Hi Matt. Maybe I’m so young at heart that it gives false appearances. The peep shows you describe aren’t exactly what I have in mind. I’m talking about a strip show with one or more ladies on stage with another lady between each customer’s legs. It would be something like New Hot Point in Tokyo (which I’ve reviewed on the site) but with simultaneous oral and on stage action. There are still some booths around, in New York and elsewhere. Out in the Northwest you can even find booths where extra activities are pretty standard practice. In my opinion, it’s not worth the money considering what you get. Thanks for the comment. Cheers!
Baby Doll agogo off of Walking St is well known for blowing on the sofas while the girls are dancing. You get a sample for a ladies drink and can finish if you tip. Private Dancer is another such gogo. I know it is true because I have had first hand experience. [it quickly gets expensive though and a bj bar is far better value]. A specialised deep throat bj bar would be a nice idea.

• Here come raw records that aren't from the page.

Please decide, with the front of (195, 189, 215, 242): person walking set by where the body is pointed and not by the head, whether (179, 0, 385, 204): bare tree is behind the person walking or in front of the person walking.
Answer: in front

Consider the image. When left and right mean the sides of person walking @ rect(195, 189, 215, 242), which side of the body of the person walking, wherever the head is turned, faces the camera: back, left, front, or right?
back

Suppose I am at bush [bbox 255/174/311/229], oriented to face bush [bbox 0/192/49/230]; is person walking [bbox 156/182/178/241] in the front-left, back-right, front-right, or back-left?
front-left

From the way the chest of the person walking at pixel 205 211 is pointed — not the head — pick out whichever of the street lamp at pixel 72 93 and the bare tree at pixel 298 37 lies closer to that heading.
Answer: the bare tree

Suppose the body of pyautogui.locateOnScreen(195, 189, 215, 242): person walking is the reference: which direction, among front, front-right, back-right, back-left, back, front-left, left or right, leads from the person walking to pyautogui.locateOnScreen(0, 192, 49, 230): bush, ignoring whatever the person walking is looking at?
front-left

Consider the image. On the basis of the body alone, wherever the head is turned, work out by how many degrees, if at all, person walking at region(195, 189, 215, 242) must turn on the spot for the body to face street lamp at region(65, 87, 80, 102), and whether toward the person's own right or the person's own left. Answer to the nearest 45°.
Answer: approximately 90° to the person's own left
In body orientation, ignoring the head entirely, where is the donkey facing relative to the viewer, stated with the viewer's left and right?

Good suggestions. I’m familiar with both but it’s been awhile since I’ve been inside either. I usually forgo Walking Street altogether these days, though I may have to venture back soon. A deep throat bar would be absolutely amazing but I could foresee a few problems. One is that it’d be tough to find the talent. Two is that the staff members would be married up quickly. Three is that I’d spend all my money there and end up sleeping on Beach Road.
LOL me too!
We’d be better off going into business together and opening the shop ourselves, with daily skills testing sessions for the ownership partners being part of the process. So, when will we get “Down the Hatch” off the ground?

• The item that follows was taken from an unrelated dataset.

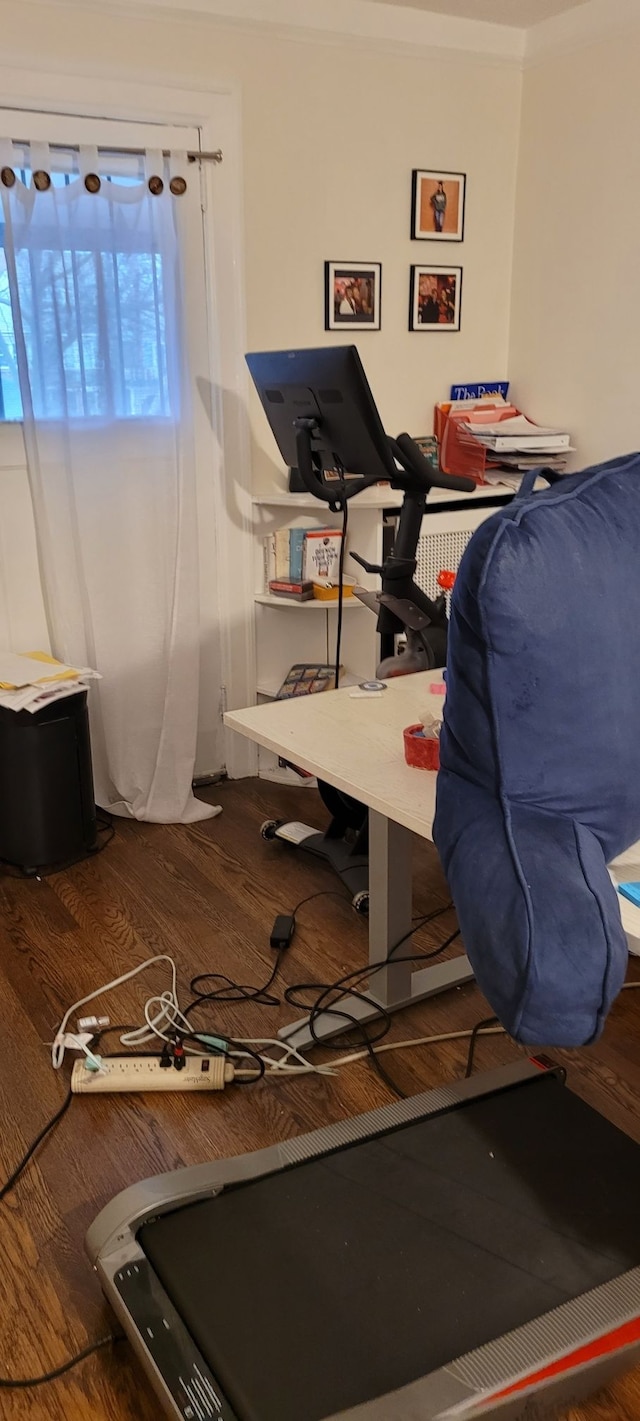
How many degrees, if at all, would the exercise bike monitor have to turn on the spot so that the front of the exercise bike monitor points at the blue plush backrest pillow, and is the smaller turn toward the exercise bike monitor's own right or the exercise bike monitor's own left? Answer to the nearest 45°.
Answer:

Here is my Christmas wish then. It would be rather expensive to set up, but anyway, my idea would be to get hold of a decomissioned Boeing 747 and refit it into a BJ bar. On the lower deck would be lady drinks with the stewardesses and on the upper deck would the first class BJ lounge. The stewardesses would have authentic outfits from the recognised airlines. Maybe, for a little extra twist, you could have the two [female] pilots who are expert deepthroaters. When you have been milked, you exit down the emergency slide with a big grin on your face.
Great! I think you deserve it for coming up with such an elaborate and entertaining idea. I don’t know if that would fly with the authorities though.

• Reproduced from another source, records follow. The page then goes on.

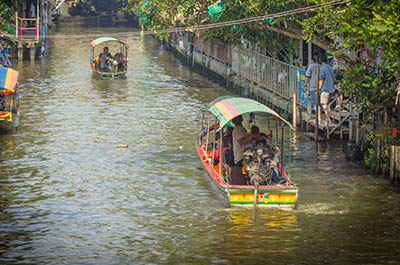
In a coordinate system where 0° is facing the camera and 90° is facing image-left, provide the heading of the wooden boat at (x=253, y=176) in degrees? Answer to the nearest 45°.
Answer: approximately 135°

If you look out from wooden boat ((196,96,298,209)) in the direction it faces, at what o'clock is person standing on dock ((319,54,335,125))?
The person standing on dock is roughly at 2 o'clock from the wooden boat.

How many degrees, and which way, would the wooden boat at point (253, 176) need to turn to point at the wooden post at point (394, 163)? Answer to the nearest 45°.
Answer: approximately 90° to its right

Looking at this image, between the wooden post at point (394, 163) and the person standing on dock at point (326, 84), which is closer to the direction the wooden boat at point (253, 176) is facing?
the person standing on dock

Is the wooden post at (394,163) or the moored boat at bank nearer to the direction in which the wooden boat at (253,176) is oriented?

I’d do a barber shop with a different spin. It would offer all the services of the Ball Barber you described, but be more of a standard barber shop you can get your hair cut as well.
The difference is you can get your pecker serviced at the same time you’re getting a haircut by a different lady. When you’re ready to bust, you can spray it over both of them or just one for different rates.
You can also get your haircut by one lady, she will wear your choice of costume and get you all worked up while she’s doing the cutting…then after that it will be your turn to do some work on her.
Finally, there’s the VIP…having a few girls massage your arms and legs, while one massages or saddles up on your middle leg and the last one cuts your hair. It will end with a full shower (to get rid of both your hair clippings and penis drippings) and yet another ball buster, along with some facial grooming and hair styling.
I missed this comment when you first posted it. Thanks for adding on. This almost sounds like going out all at a Macau sauna while throwing in some hair styling. Cheers!